Hi all,
After a conversation with rgdd, I was trying to understand what kind of temporal guarantees a Sigsum entry can provide. For instance, I need something akin (but slightly less strict) to a timestamping authority: something that can attest that a certain signature was included on a specific date, or at least definitely not afterwards.
This would allow me to enforce expirations over signed artifacts: if an artifact was included after a certain threshold (e.g., 30 days after signing), I could consider it expired, knowing that the corresponding signature couldn’t have been forward-dated.
A naive way to achieve this without Sigsum would be to submit the content to a timestamping authority (TSA), then include the TSA’s signed timestamp within the content to be signed. However, this approach introduces a single point of failure (a trusted third party) and adds unnecessary format complexity.
Since inclusion proofs from a Sigsum server already include a cosigned checkpoint with a timestamp, I was wondering whether similar guarantees could be derived from these components. My concern is that if I simply trusted the timestamp in the checkpoint, the logic wouldn’t hold: anyone could request a new inclusion proof at a later time, which would include a newer checkpoint timestamp and an updated tree head.
One immutable element between proofs is the leaf index, which correlates monotonically with inclusion order, though not directly with wall-clock time.
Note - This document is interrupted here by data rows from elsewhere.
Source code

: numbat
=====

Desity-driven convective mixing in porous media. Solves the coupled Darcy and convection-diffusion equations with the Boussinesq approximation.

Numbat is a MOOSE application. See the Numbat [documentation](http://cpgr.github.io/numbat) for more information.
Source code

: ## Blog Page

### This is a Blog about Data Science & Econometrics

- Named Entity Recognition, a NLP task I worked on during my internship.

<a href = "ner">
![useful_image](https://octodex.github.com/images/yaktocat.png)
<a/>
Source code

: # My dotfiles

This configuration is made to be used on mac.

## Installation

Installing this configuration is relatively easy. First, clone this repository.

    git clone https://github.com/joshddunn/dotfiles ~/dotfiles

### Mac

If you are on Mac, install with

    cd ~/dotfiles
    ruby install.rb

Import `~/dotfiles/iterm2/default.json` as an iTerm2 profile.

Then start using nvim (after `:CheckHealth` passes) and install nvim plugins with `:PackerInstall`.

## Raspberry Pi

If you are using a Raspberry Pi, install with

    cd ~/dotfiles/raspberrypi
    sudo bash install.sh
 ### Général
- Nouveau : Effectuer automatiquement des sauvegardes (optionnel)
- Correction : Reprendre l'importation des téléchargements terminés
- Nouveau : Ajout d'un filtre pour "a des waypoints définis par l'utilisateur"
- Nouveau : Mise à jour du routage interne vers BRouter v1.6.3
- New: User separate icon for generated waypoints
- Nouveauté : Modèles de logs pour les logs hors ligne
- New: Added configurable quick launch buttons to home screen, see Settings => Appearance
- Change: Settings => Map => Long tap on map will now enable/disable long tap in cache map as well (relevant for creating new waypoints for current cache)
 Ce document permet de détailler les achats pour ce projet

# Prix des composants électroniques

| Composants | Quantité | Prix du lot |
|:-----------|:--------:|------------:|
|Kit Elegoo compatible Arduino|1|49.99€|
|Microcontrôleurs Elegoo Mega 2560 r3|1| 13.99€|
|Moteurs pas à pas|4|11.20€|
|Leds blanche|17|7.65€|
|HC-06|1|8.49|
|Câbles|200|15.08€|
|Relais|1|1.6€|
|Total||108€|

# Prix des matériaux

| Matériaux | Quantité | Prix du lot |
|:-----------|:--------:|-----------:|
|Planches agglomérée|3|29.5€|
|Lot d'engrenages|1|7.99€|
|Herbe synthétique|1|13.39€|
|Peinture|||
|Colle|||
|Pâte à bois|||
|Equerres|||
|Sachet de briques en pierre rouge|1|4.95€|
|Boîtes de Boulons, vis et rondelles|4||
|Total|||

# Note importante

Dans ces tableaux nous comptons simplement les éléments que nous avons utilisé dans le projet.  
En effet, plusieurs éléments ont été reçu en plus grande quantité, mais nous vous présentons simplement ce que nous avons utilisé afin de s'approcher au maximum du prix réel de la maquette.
A possible workaround would be to require proofs where the tree size in the checkpoint is at most N leaves ahead of the included leaf (say < 10), ensuring some temporal proximity between signing and inclusion. However, this approach would prevent me from obtaining new proofs for old signatures, for instance, after witness rotation, unless there was an archive of checkpoints (and the same for witnesses)?
Summarizing: is there a way to use the Sigsum log server and the witnesses to attest that an inclusion happened at a specific timestamp?